* _TASK GOAL_
Each record here should be printed again exactly; please leave its pictures out.

(Source records)
---------------

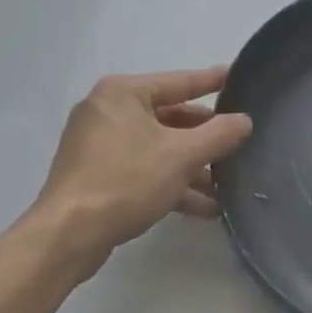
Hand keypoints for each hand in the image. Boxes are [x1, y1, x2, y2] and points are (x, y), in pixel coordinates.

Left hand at [27, 67, 252, 275]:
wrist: (67, 236)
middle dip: (204, 138)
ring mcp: (99, 145)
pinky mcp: (96, 175)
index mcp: (123, 94)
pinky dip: (170, 183)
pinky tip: (203, 207)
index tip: (235, 76)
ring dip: (192, 167)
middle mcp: (108, 111)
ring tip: (226, 185)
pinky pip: (143, 169)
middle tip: (236, 142)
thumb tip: (244, 120)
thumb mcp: (182, 156)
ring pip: (158, 148)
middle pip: (169, 117)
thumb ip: (219, 134)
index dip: (210, 81)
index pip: (178, 81)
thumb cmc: (126, 181)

---------------

* _WRITTEN REPLY_
Hand keypoints for each hand in the image. Boxes are [x1, y1, x2, y2] and points are (x, y), in pixel coordinates.

Left hand at [27, 67, 252, 275]:
wrist: (67, 236)
middle dip: (204, 138)
ring mcp: (99, 145)
pinky mcp: (96, 175)
index mcp: (123, 94)
pinky dip: (170, 183)
pinky tip: (203, 207)
index tip: (235, 76)
ring dip: (192, 167)
middle mcp: (108, 111)
ring tip: (226, 185)
pinky pip: (143, 169)
middle tip: (236, 142)
thumb tip: (244, 120)
thumb mcp: (182, 156)
ring pip: (158, 148)
middle pip: (169, 117)
thumb ip: (219, 134)
index dip: (210, 81)
index pip: (178, 81)
thumb cmc: (126, 181)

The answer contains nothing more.